* TASK PROMPT: Could you set down exactly the lines in the records below between the line holding "The OpenForensics dataset contains" and the line holding "- **Validation:** 39,400", inclusive?
═══
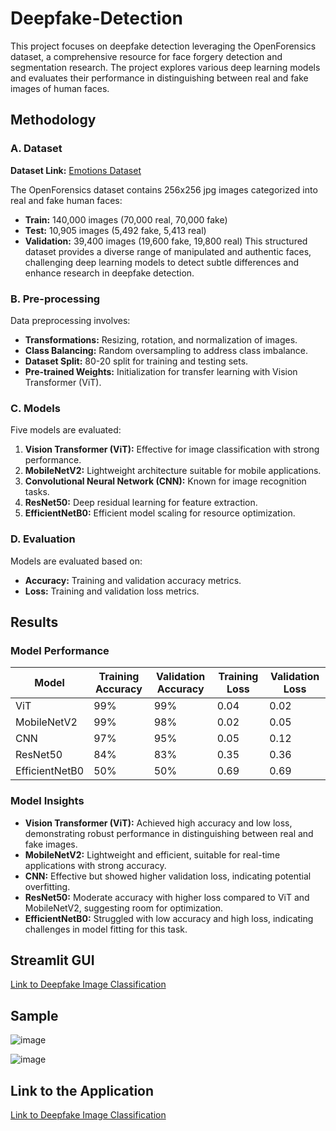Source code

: # Deepfake-Detection

This project focuses on deepfake detection leveraging the OpenForensics dataset, a comprehensive resource for face forgery detection and segmentation research. The project explores various deep learning models and evaluates their performance in distinguishing between real and fake images of human faces.

## Methodology

### A. Dataset
**Dataset Link:** [Emotions Dataset](https://www.kaggle.com/datasets/manjilkarki/deepfake-and-real-images)

The OpenForensics dataset contains 256x256 jpg images categorized into real and fake human faces:
- **Train:** 140,000 images (70,000 real, 70,000 fake)
- **Test:** 10,905 images (5,492 fake, 5,413 real)
- **Validation:** 39,400 images (19,600 fake, 19,800 real)
This structured dataset provides a diverse range of manipulated and authentic faces, challenging deep learning models to detect subtle differences and enhance research in deepfake detection.

### B. Pre-processing
Data preprocessing involves:
- **Transformations:** Resizing, rotation, and normalization of images.
- **Class Balancing:** Random oversampling to address class imbalance.
- **Dataset Split:** 80-20 split for training and testing sets.
- **Pre-trained Weights:** Initialization for transfer learning with Vision Transformer (ViT).

### C. Models
Five models are evaluated:
1. **Vision Transformer (ViT):** Effective for image classification with strong performance.
2. **MobileNetV2:** Lightweight architecture suitable for mobile applications.
3. **Convolutional Neural Network (CNN):** Known for image recognition tasks.
4. **ResNet50:** Deep residual learning for feature extraction.
5. **EfficientNetB0:** Efficient model scaling for resource optimization.

### D. Evaluation
Models are evaluated based on:
- **Accuracy:** Training and validation accuracy metrics.
- **Loss:** Training and validation loss metrics.

## Results

### Model Performance

| Model           | Training Accuracy | Validation Accuracy | Training Loss | Validation Loss |
|-----------------|-------------------|---------------------|---------------|-----------------|
| ViT             | 99%               | 99%                 | 0.04          | 0.02            |
| MobileNetV2     | 99%               | 98%                 | 0.02          | 0.05            |
| CNN             | 97%               | 95%                 | 0.05          | 0.12            |
| ResNet50        | 84%               | 83%                 | 0.35          | 0.36            |
| EfficientNetB0  | 50%               | 50%                 | 0.69          | 0.69            |

### Model Insights
- **Vision Transformer (ViT):** Achieved high accuracy and low loss, demonstrating robust performance in distinguishing between real and fake images.
- **MobileNetV2:** Lightweight and efficient, suitable for real-time applications with strong accuracy.
- **CNN:** Effective but showed higher validation loss, indicating potential overfitting.
- **ResNet50:** Moderate accuracy with higher loss compared to ViT and MobileNetV2, suggesting room for optimization.
- **EfficientNetB0:** Struggled with low accuracy and high loss, indicating challenges in model fitting for this task.

## Streamlit GUI
[Link to Deepfake Image Classification](https://huggingface.co/spaces/Amiruzzaman/Deepfake_Image_Classification)

## Sample 
![image](https://github.com/user-attachments/assets/8754fc57-ece2-4239-9140-9fcec27234d4)

![image](https://github.com/user-attachments/assets/261fb2e6-b782-4649-be5a-6fa6aa873291)

## Link to the Application
[Link to Deepfake Image Classification](https://huggingface.co/spaces/Amiruzzaman/Deepfake_Image_Classification)


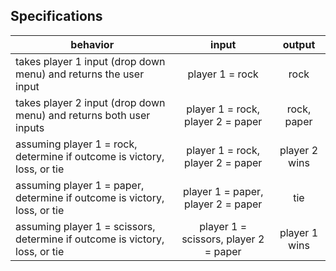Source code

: ## Specifications

| behavior |  input   |  output  |
|----------|:--------:|:--------:|
|takes player 1 input (drop down menu) and returns the user input | player 1 = rock | rock |
|takes player 2 input (drop down menu) and returns both user inputs | player 1 = rock, player 2 = paper | rock, paper |
|assuming player 1 = rock, determine if outcome is victory, loss, or tie | player 1 = rock, player 2 = paper | player 2 wins |
|assuming player 1 = paper, determine if outcome is victory, loss, or tie | player 1 = paper, player 2 = paper | tie |
|assuming player 1 = scissors, determine if outcome is victory, loss, or tie | player 1 = scissors, player 2 = paper | player 1 wins |
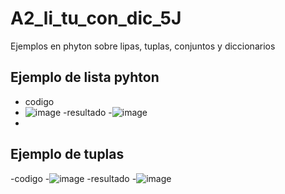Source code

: # A2_li_tu_con_dic_5J
Ejemplos en phyton sobre lipas, tuplas, conjuntos y  diccionarios
## Ejemplo de lista pyhton
- codigo
- ![image](https://github.com/user-attachments/assets/fcabc106-c284-4be9-b1a2-0ce65539cd1d)
-resultado
-![image](https://github.com/user-attachments/assets/5a251567-d081-473b-9ff3-ca9f041eb708)
-
## Ejemplo de tuplas 
-codigo
-![image](https://github.com/user-attachments/assets/34350dc4-5a51-45bc-9776-bcfc990a367d)
-resultado
-![image](https://github.com/user-attachments/assets/1ca50b1d-baf9-4b73-bfad-23edd6e7b0c7)
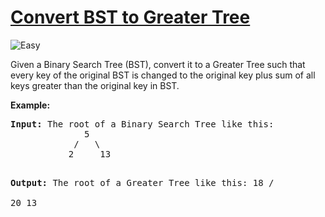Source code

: # [Convert BST to Greater Tree](https://leetcode.com/problems/convert-bst-to-greater-tree/)
<img src="https://img.shields.io/badge/difficulty-easy-green.svg?style=flat-square" alt="Easy" />

<p>Given a Binary Search Tree (BST), convert it to a Greater Tree such that every key of the original BST is changed to the original key plus sum of all keys greater than the original key in BST.</p>

<p>
<b>Example:</b>
<pre>
<b>Input:</b> The root of a Binary Search Tree like this:
              5
            /   \
           2     13

<b>Output:</b> The root of a Greater Tree like this:
             18
            /   \
          20     13
</pre>
</p>
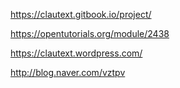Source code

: https://clautext.gitbook.io/project/

https://opentutorials.org/module/2438

https://clautext.wordpress.com/

http://blog.naver.com/vztpv

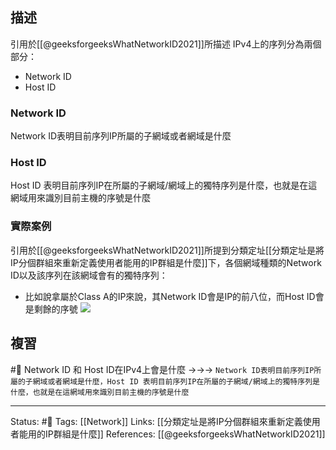 

## 描述
引用於[[@geeksforgeeksWhatNetworkID2021]]所描述
IPv4上的序列分為兩個部分：
- Network ID
- Host ID

### Network ID 
Network ID表明目前序列IP所屬的子網域或者網域是什麼

### Host ID
Host ID 表明目前序列IP在所屬的子網域/網域上的獨特序列是什麼，也就是在這網域用來識別目前主機的序號是什麼

### 實際案例
引用於[[@geeksforgeeksWhatNetworkID2021]]所提到分類定址[[分類定址是將IP分個群組來重新定義使用者能用的IP群組是什麼]]下，各個網域種類的Network ID以及該序列在該網域會有的獨特序列：
- 比如說拿屬於Class A的IP來說，其Network ID會是IP的前八位，而Host ID會是剩餘的序號
![](https://media.geeksforgeeks.org/wp-content/uploads/20211030221518/hostandnetid.png)


## 複習
#🧠 Network ID 和 Host ID在IPv4上會是什麼 ->->-> `Network ID表明目前序列IP所屬的子網域或者網域是什麼，Host ID 表明目前序列IP在所屬的子網域/網域上的獨特序列是什麼，也就是在這網域用來識別目前主機的序號是什麼`
<!--SR:!2022-06-04,11,250-->


---
Status: #🌱 
Tags:
[[Network]]
Links:
[[分類定址是將IP分個群組來重新定義使用者能用的IP群組是什麼]]
References:
[[@geeksforgeeksWhatNetworkID2021]]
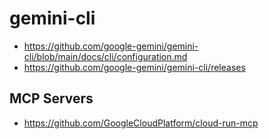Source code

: # gemini-cli


* https://github.com/google-gemini/gemini-cli/blob/main/docs/cli/configuration.md
* https://github.com/google-gemini/gemini-cli/releases


## MCP Servers
* https://github.com/GoogleCloudPlatform/cloud-run-mcp
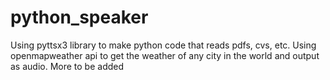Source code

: # python_speaker
Using pyttsx3 library to make python code that reads pdfs, cvs, etc. Using openmapweather api to get the weather of any city in the world and output as audio. More to be added
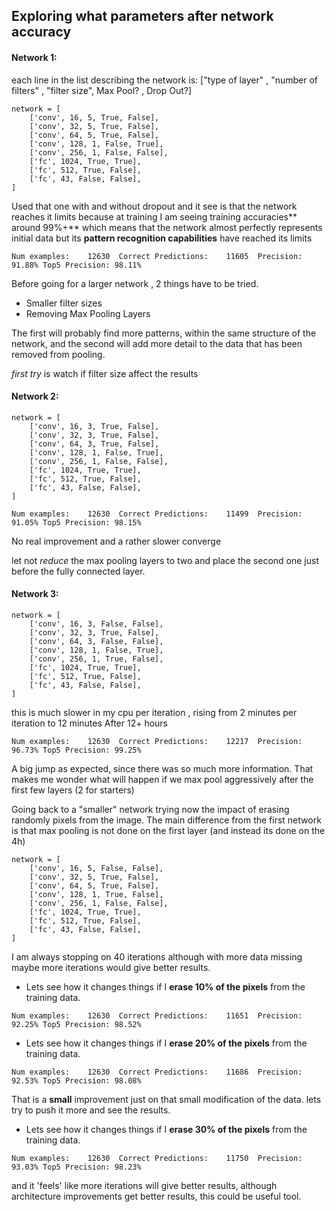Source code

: ## Exploring what parameters after network accuracy

#### Network 1:

each line in the list describing the network is:
["type of layer" , "number of filters" , "filter size", Max Pool? , Drop Out?]


    network = [
        ['conv', 16, 5, True, False],
        ['conv', 32, 5, True, False],
        ['conv', 64, 5, True, False],
        ['conv', 128, 1, False, True],
        ['conv', 256, 1, False, False],
        ['fc', 1024, True, True],
        ['fc', 512, True, False],
        ['fc', 43, False, False],
    ]

Used that one with and without dropout and it see is that the network reaches it limits because
at training I am seeing training accuracies** around 99%+** which means that the network almost
 perfectly represents initial data but its **pattern recognition capabilities** have reached its limits


`Num examples:    12630  Correct Predictions:    11605  Precision: 91.88% Top5 Precision: 98.11%`

Before going for a larger network , 2 things have to be tried.

 *  Smaller filter sizes
 *  Removing Max Pooling Layers

The first will probably find more patterns, within the same structure of the network, and the second
will add more detail to the data that has been removed from pooling.

_first try_ is watch if filter size affect the results

#### Network 2:

    network = [
        ['conv', 16, 3, True, False],
        ['conv', 32, 3, True, False],
        ['conv', 64, 3, True, False],
        ['conv', 128, 1, False, True],
        ['conv', 256, 1, False, False],
        ['fc', 1024, True, True],
        ['fc', 512, True, False],
        ['fc', 43, False, False],
    ]

`Num examples:    12630  Correct Predictions:    11499  Precision: 91.05% Top5 Precision: 98.15%`

No real improvement and a rather slower converge

let not _reduce_ the max pooling layers to two and place the second one just before the fully connected layer.

#### Network 3:

    network = [
        ['conv', 16, 3, False, False],
        ['conv', 32, 3, True, False],
        ['conv', 64, 3, False, False],
        ['conv', 128, 1, False, True],
        ['conv', 256, 1, True, False],
        ['fc', 1024, True, True],
        ['fc', 512, True, False],
        ['fc', 43, False, False],
    ]

this is much slower in my cpu per iteration , rising from 2 minutes per iteration to 12 minutes
After 12+ hours

`Num examples:    12630  Correct Predictions:    12217  Precision: 96.73% Top5 Precision: 99.25%`

A big jump as expected, since there was so much more information. That makes me wonder what will
happen if we max pool aggressively after the first few layers (2 for starters)


Going back to a "smaller" network trying now the impact of erasing randomly pixels from the image.
The main difference from the first network is that max pooling is not done on the first layer (and instead its done on the 4h)


    network = [
        ['conv', 16, 5, False, False],
        ['conv', 32, 5, True, False],
        ['conv', 64, 5, True, False],
        ['conv', 128, 1, True, False],
        ['conv', 256, 1, False, False],
        ['fc', 1024, True, True],
        ['fc', 512, True, False],
        ['fc', 43, False, False],
    ]


I am always stopping on 40 iterations although with more data missing maybe more iterations would give better results.

* Lets see how it changes things if I **erase 10% of the pixels** from the training data.

`Num examples:    12630  Correct Predictions:    11651  Precision: 92.25% Top5 Precision: 98.52%`

* Lets see how it changes things if I **erase 20% of the pixels** from the training data.

`Num examples:    12630  Correct Predictions:    11686  Precision: 92.53% Top5 Precision: 98.08%`

That is a **small** improvement just on that small modification of the data. lets try to push it more and see the results.

* Lets see how it changes things if I **erase 30% of the pixels** from the training data.

`Num examples:    12630  Correct Predictions:    11750  Precision: 93.03% Top5 Precision: 98.23%`

and it 'feels' like more iterations will give better results, although architecture improvements get better results, this could be useful tool.
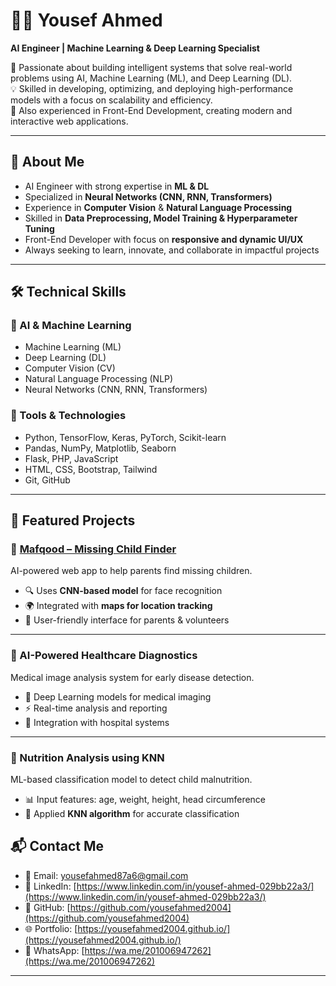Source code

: # 👨‍💻 Yousef Ahmed  

**AI Engineer | Machine Learning & Deep Learning Specialist**  

🚀 Passionate about building intelligent systems that solve real-world problems using AI, Machine Learning (ML), and Deep Learning (DL).  
💡 Skilled in developing, optimizing, and deploying high-performance models with a focus on scalability and efficiency.  
🎨 Also experienced in Front-End Development, creating modern and interactive web applications.  

---

## 📌 About Me  
- AI Engineer with strong expertise in **ML & DL**  
- Specialized in **Neural Networks (CNN, RNN, Transformers)**  
- Experience in **Computer Vision** & **Natural Language Processing**  
- Skilled in **Data Preprocessing, Model Training & Hyperparameter Tuning**  
- Front-End Developer with focus on **responsive and dynamic UI/UX**  
- Always seeking to learn, innovate, and collaborate in impactful projects  

---

## 🛠️ Technical Skills  

### 🔹 AI & Machine Learning  
- Machine Learning (ML)  
- Deep Learning (DL)  
- Computer Vision (CV)  
- Natural Language Processing (NLP)  
- Neural Networks (CNN, RNN, Transformers)  

### 🔹 Tools & Technologies  
- Python, TensorFlow, Keras, PyTorch, Scikit-learn  
- Pandas, NumPy, Matplotlib, Seaborn  
- Flask, PHP, JavaScript  
- HTML, CSS, Bootstrap, Tailwind  
- Git, GitHub  

---

## 🚀 Featured Projects  

### 🔹 [Mafqood – Missing Child Finder](https://github.com/yourusername/mafqood)  
AI-powered web app to help parents find missing children.  
- 🔍 Uses **CNN-based model** for face recognition  
- 🌍 Integrated with **maps for location tracking**  
- 📲 User-friendly interface for parents & volunteers  

---

### 🔹 AI-Powered Healthcare Diagnostics  
Medical image analysis system for early disease detection.  
- 🧠 Deep Learning models for medical imaging  
- ⚡ Real-time analysis and reporting  
- 🏥 Integration with hospital systems  

---

### 🔹 Nutrition Analysis using KNN  
ML-based classification model to detect child malnutrition.  
- 📊 Input features: age, weight, height, head circumference  
- 🤖 Applied **KNN algorithm** for accurate classification  


## 📬 Contact Me  

- 📧 Email: [yousefahmed87a6@gmail.com](yousefahmed87a6@gmail.com)  
- 💼 LinkedIn: [https://www.linkedin.com/in/yousef-ahmed-029bb22a3/](https://www.linkedin.com/in/yousef-ahmed-029bb22a3/)  
- 🐙 GitHub: [https://github.com/yousefahmed2004](https://github.com/yousefahmed2004)  
- 🌐 Portfolio: [https://yousefahmed2004.github.io/](https://yousefahmed2004.github.io/)  
- 📱 WhatsApp: [https://wa.me/201006947262](https://wa.me/201006947262)  

---


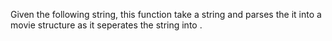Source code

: Given the following string, this function take a string and parses the it into a movie structure as it seperates the string into .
═══
* EXERCISE SOLUTION:
The OpenForensics dataset contains 256x256 jpg images categorized into real and fake human faces:
- **Train:** 140,000 images (70,000 real, 70,000 fake)
- **Test:** 10,905 images (5,492 fake, 5,413 real)
- **Validation:** 39,400 images (19,600 fake, 19,800 real)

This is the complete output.